Required work =
Can you convert the lines into a numbered list, starting with the line that contains "Snowflake Terraform Template" and going on through the line that contains "## Terraform実行", and skip any blank lines?

Dataset excerpts =
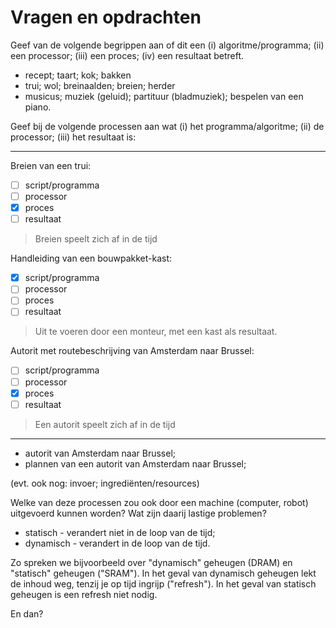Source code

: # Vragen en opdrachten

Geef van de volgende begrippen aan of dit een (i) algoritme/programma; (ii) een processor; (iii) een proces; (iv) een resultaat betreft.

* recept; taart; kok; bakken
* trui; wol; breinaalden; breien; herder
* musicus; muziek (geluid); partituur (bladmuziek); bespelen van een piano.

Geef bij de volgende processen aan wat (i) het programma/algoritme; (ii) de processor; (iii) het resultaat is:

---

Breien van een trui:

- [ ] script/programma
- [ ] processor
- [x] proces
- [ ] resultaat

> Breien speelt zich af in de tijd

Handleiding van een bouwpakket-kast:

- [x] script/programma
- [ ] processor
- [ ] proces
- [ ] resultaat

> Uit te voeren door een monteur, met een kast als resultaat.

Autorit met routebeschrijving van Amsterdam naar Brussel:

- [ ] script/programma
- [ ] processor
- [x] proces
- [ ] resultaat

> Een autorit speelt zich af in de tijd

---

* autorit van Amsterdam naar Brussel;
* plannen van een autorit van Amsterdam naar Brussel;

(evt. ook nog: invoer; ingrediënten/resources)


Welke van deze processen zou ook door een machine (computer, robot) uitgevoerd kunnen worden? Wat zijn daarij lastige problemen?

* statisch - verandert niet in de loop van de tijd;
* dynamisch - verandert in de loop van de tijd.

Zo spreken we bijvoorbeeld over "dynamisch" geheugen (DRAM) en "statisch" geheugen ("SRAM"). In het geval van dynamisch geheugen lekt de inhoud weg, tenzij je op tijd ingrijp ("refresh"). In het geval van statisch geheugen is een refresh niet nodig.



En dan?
==
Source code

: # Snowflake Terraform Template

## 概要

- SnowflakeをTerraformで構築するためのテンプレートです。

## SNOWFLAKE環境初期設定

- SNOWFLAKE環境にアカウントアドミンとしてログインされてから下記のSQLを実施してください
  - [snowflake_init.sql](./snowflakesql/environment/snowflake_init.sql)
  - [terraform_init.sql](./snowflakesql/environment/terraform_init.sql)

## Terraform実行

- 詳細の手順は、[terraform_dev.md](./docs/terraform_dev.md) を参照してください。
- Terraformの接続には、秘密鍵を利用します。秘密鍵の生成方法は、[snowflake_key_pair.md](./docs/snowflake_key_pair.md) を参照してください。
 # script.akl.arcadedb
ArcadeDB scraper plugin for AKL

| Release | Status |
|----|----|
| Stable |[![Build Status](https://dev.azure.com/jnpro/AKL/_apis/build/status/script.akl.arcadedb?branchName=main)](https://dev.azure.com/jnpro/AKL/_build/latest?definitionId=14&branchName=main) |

Task answer =
1. : # Snowflake Terraform Template
2. ## 概要
3. - SnowflakeをTerraformで構築するためのテンプレートです。
4. ## SNOWFLAKE環境初期設定
5. - SNOWFLAKE環境にアカウントアドミンとしてログインされてから下記のSQLを実施してください
6.   - [snowflake_init.sql](./snowflakesql/environment/snowflake_init.sql)
7.   - [terraform_init.sql](./snowflakesql/environment/terraform_init.sql)
8. ## Terraform実行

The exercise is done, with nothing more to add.